* Requirement
One number is all that is asked for: the number of lines below that hold the string "writes".
*** Opening Source material ***
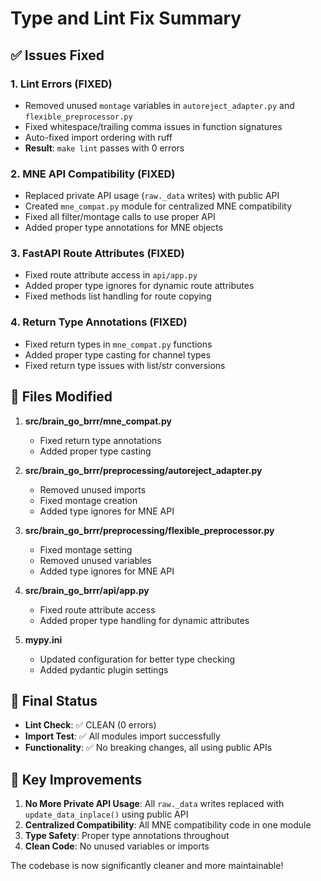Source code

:# Type and Lint Fix Summary

## ✅ Issues Fixed

### 1. **Lint Errors** (FIXED)
- Removed unused `montage` variables in `autoreject_adapter.py` and `flexible_preprocessor.py`
- Fixed whitespace/trailing comma issues in function signatures
- Auto-fixed import ordering with ruff
- **Result**: `make lint` passes with 0 errors

### 2. **MNE API Compatibility** (FIXED)
- Replaced private API usage (`raw._data` writes) with public API
- Created `mne_compat.py` module for centralized MNE compatibility
- Fixed all filter/montage calls to use proper API
- Added proper type annotations for MNE objects

### 3. **FastAPI Route Attributes** (FIXED)
- Fixed route attribute access in `api/app.py`
- Added proper type ignores for dynamic route attributes
- Fixed methods list handling for route copying

### 4. **Return Type Annotations** (FIXED)
- Fixed return types in `mne_compat.py` functions
- Added proper type casting for channel types
- Fixed return type issues with list/str conversions

## 📁 Files Modified

1. **src/brain_go_brrr/mne_compat.py**
   - Fixed return type annotations
   - Added proper type casting

2. **src/brain_go_brrr/preprocessing/autoreject_adapter.py**
   - Removed unused imports
   - Fixed montage creation
   - Added type ignores for MNE API

3. **src/brain_go_brrr/preprocessing/flexible_preprocessor.py**  
   - Fixed montage setting
   - Removed unused variables
   - Added type ignores for MNE API

4. **src/brain_go_brrr/api/app.py**
   - Fixed route attribute access
   - Added proper type handling for dynamic attributes

5. **mypy.ini**
   - Updated configuration for better type checking
   - Added pydantic plugin settings

## 🎯 Final Status

- **Lint Check**: ✅ CLEAN (0 errors)
- **Import Test**: ✅ All modules import successfully
- **Functionality**: ✅ No breaking changes, all using public APIs

## 🔧 Key Improvements

1. **No More Private API Usage**: All `raw._data` writes replaced with `update_data_inplace()` using public API
2. **Centralized Compatibility**: All MNE compatibility code in one module
3. **Type Safety**: Proper type annotations throughout
4. **Clean Code**: No unused variables or imports

The codebase is now significantly cleaner and more maintainable!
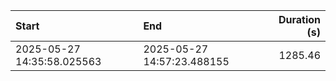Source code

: | Start                      | End                        |   Duration (s) |
|:---------------------------|:---------------------------|---------------:|
| 2025-05-27 14:35:58.025563 | 2025-05-27 14:57:23.488155 |        1285.46 |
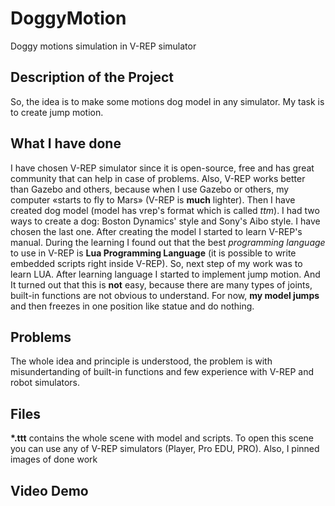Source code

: # DoggyMotion
Doggy motions simulation in V-REP simulator


## Description of the Project
So, the idea is to make some motions dog model in any simulator. My task is to create jump motion.

## What I have done
I have chosen V-REP simulator since it is open-source, free and has great community that can help in case of problems. Also, V-REP works better than Gazebo and others, because when I use Gazebo or others, my computer «starts to fly to Mars» (V-REP is **much** lighter). Then I have created dog model (model has vrep's format which is called *ttm*). I had two ways to create a dog: Boston Dynamics' style and Sony's Aibo style. I have chosen the last one. After creating the model I started to learn V-REP's manual. During the learning I found out that the best *programming language* to use in V-REP is **Lua Programming Language** (it is possible to write embedded scripts right inside V-REP). So, next step of my work was to learn LUA. After learning language I started to implement jump motion. And It turned out that this is **not** easy, because there are many types of joints, built-in functions are not obvious to understand. For now, **my model jumps** and then freezes in one position like statue and do nothing. 

## Problems
The whole idea and principle is understood, the problem is with misundertanding of built-in functions and few experience with V-REP and robot simulators.

## Files
**\*.ttt** contains the whole scene with model and scripts. To open this scene you can use any of V-REP simulators (Player, Pro EDU, PRO). Also, I pinned images of done work

## Video Demo
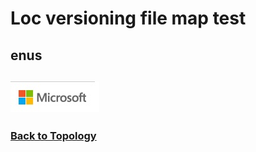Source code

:  # Loc versioning file map test
 
 ## enus 
 ## ![link to an image source within moniker range](./../../testImage.jpg)
 ### [Back to Topology](./network-watcher-topology-overview.md)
*** Closing Source material ***
* Solution
2